═══ Text segment ═══
The grace of the gospel is that acknowledging our sin opens the door for us to acknowledge the truth of Christ’s great love for us. Indeed, we affirm every time we gather at this holy table, that this table is open to all, open even to us sinners, for in his life in ancient Galilee Jesus ate with sinners. In truth, since we are all sinners, he could have sat at table with no one else.
That Christ comes to us as sinners reminds us that, we, too, are to accept other sinners – even foolish public figures like Mel Gibson – because we are all in need of the grace of Christ. We humans are equal in at least two ways: we all fall short of the goodness that God envisions for us, and we all stand under the shadow of death’s inevitable call. At the very least, our common frailty and mortality make with each other a bond of humanity.
So as co-conspirators, equally indicted sinners before the infinite goodness of a loving God, let us be bold to begin to consider our own need for confession. True, we hesitate. But just as true, we stand in need.
How much we might confess, if we put our minds to it: We could confess that in our own families, we are most neglecting and most hurtful with those we most love. Christ, have mercy.
Or, we might confess that in our own churches, we put ourselves at odds with others, even deliciously repeating stories about each other, thereby tearing the very fibers of the body of Christ. Lord, have mercy.
Or, should we confess that in our own communities, we neglect the needs of those around us, especially those who are not like us, whose language is different, or whose skin is a different shade, or whose economic situation is different from our own. Christ, have mercy.
I might confess that in my own experience, I have stood on the bank of the Missouri and Little Big Horn rivers, and thought of the native peoples that we European immigrants have displaced. And I have stood on the ramparts of a 16th century stone fort on Ghana’s Gold Coast, stunned at the thought of the millions of slaves assembled there and bound for hard labor in the Americas, and I sense the need for my own confession of my casual assumption of a place of privilege in my world. Lord, have mercy.
═══
Instruction 1: Could you change "common name" to "vernacular name" throughout the records with taxonomy lines below, leave everything else as it is, and omit the pictures?
Instruction 2: How would the passage on confession go on after its final sentence?
The text on confession and the records below were taken from unrelated sources.
═══ Data extract ═══
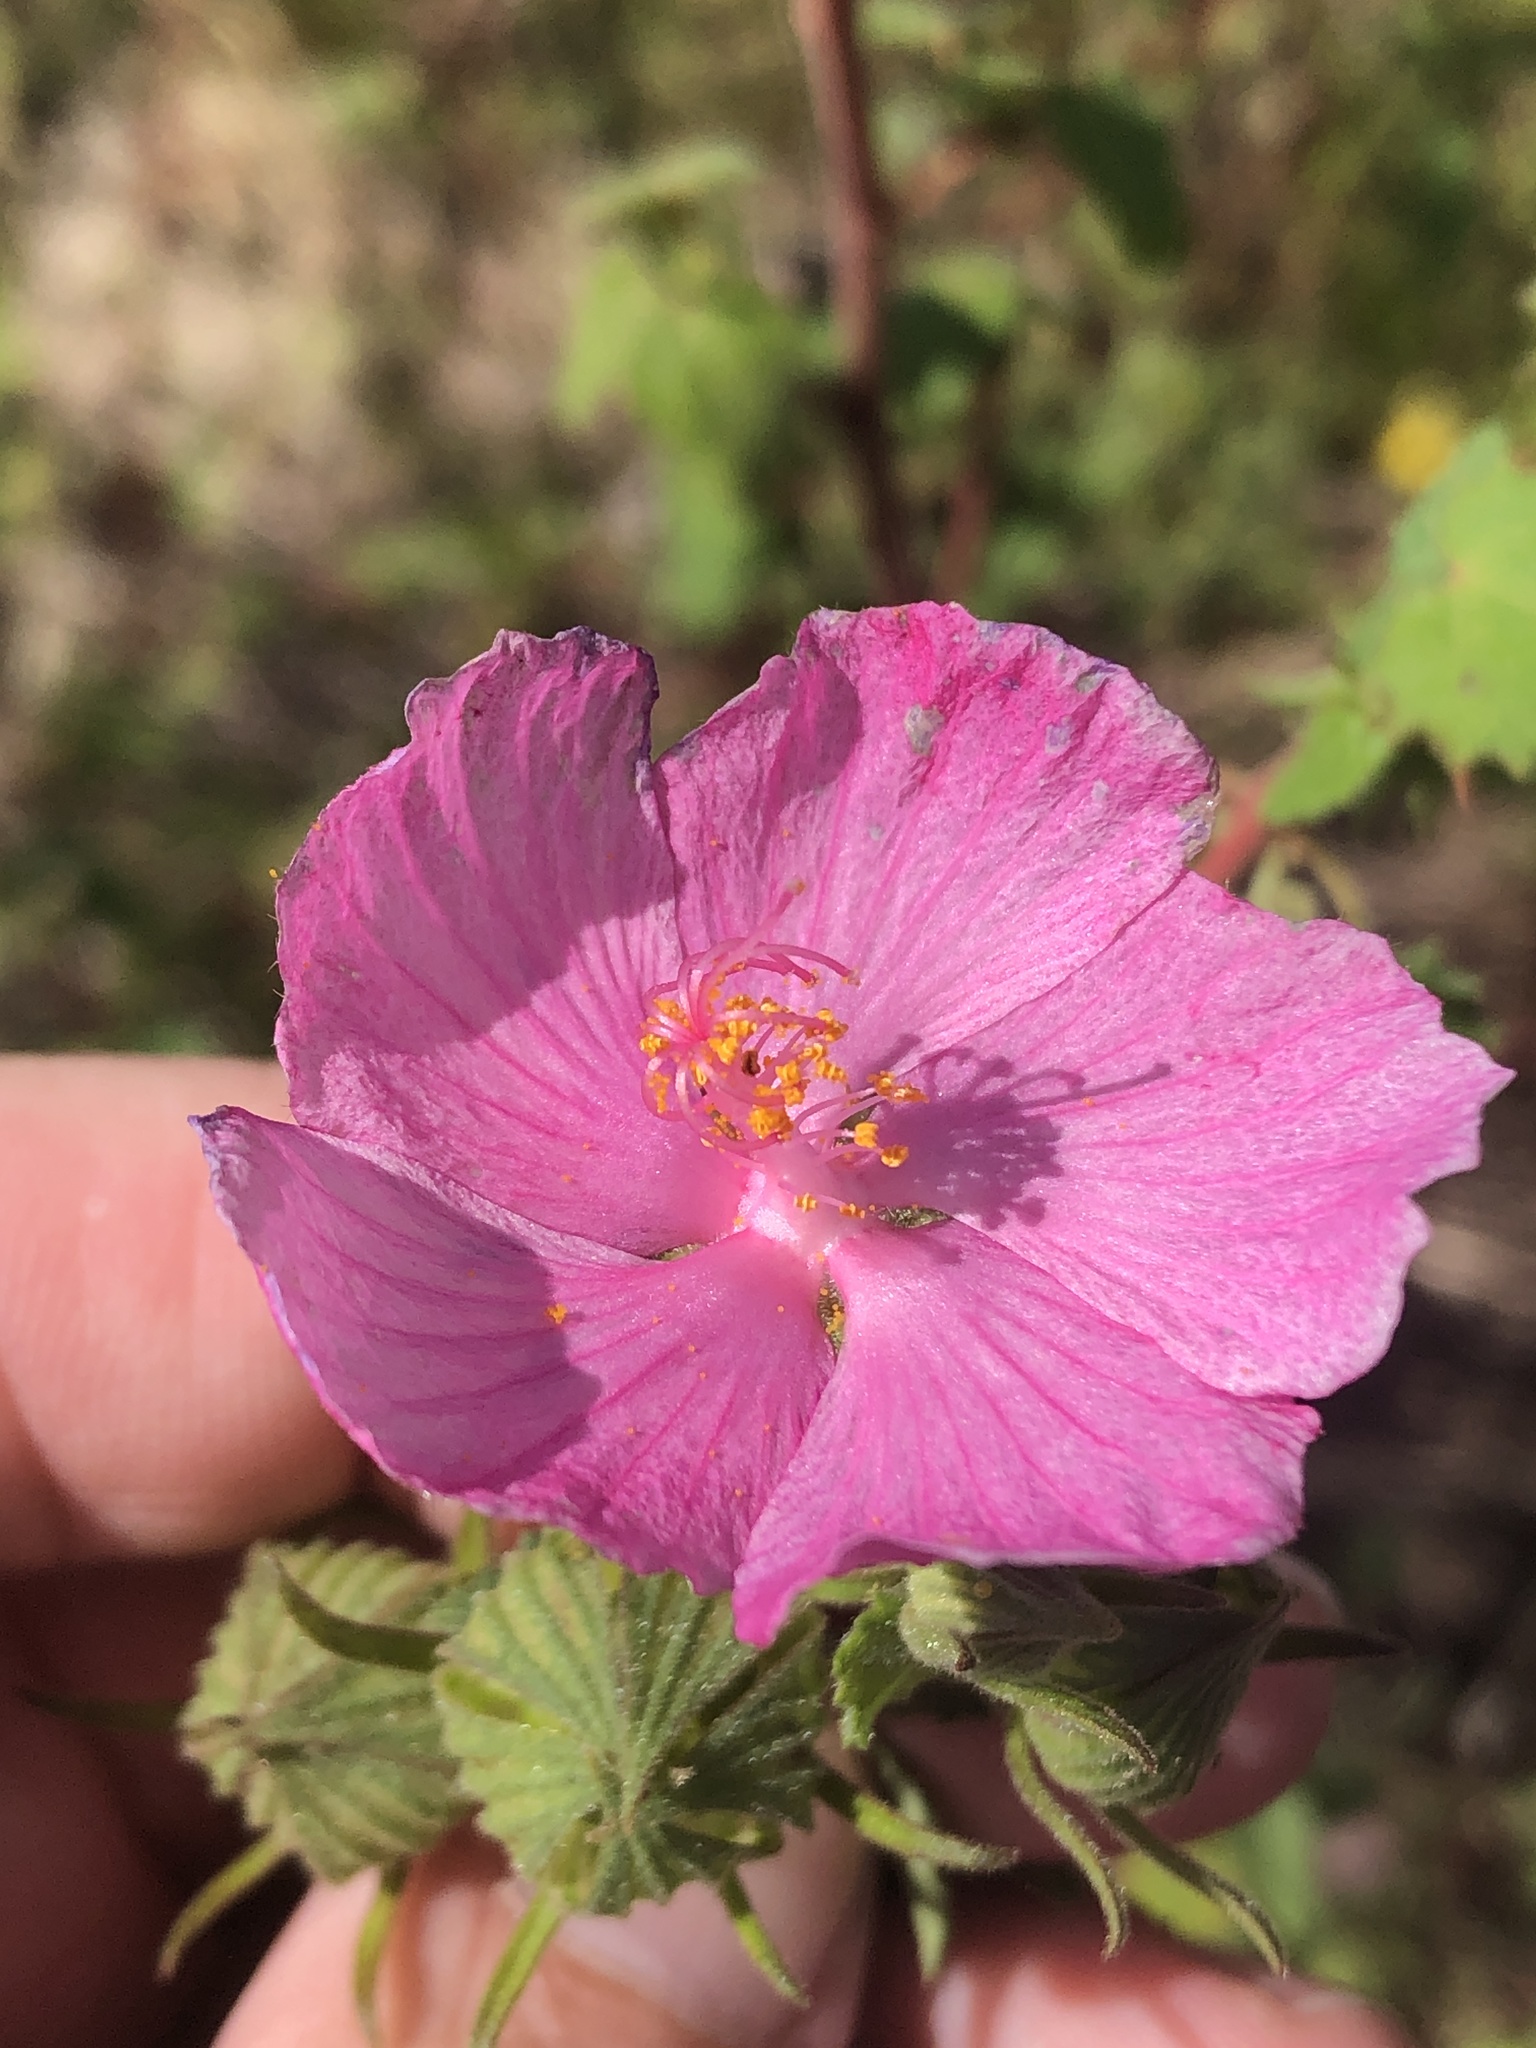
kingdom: Plantae
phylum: Tracheophyta
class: Magnoliopsida
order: Malvales
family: Malvaceae
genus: Pavonia
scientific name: Pavonia lasiopetala
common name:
═══
Exercise answer 1:
kingdom: Plantae
phylum: Tracheophyta
class: Magnoliopsida
order: Malvales
family: Malvaceae
genus: Pavonia
scientific name: Pavonia lasiopetala
vernacular name:

Exercise answer 2:
We who call ourselves “American”, and we are, might confess that our language ignores millions of brothers and sisters in Central and South America, while we assume our own place of pre-eminence, expecting to use the best of the world’s resources for our own comfort, often ignoring the basic needs of those around us. Christ, have mercy.
Or, might we confess that, as a nation, we casually forget the violence on which we depend, and its impact on the whole world. As just one example, we commonly forget the sheer number of souls lost on that fateful day, 61 years ago today, August 6, 1945, when over 200,000 Japanese, many of them women and children, suddenly or slowly lost their lives in the world’s first nuclear attack. I understand the decision, but as a citizen of a violent culture, I see some need of confession for all that is lost whenever we resort to such power. Lord, have mercy.
As we come to this table, then, we remember the One whose love for us bridges a gap created by our sin. But as we come, we come humbly, having begun with the confession, a prayer that teaches the truth of our own hunger. We come; opening our hands to receive the One we worship as “the bread of life”. We come, remembering who we truly are, and therefore aware of the Bounty of God’s graceful love for us in spite of our broken lives or broken hearts.
So I invite you to come, brothers and sisters, to the table prepared for us by God’s abundant mercy and goodness. And as you come, may your hearts join the Psalmist to give thanks for the abundant mercies of God’s unfolding grace. We begin with a confession, trusting in the amazing grace of God’s steadfast love to give our hearts a song of praise and hope, in the overflowing cup of God’s forgiveness offered to all who repent.
Amen.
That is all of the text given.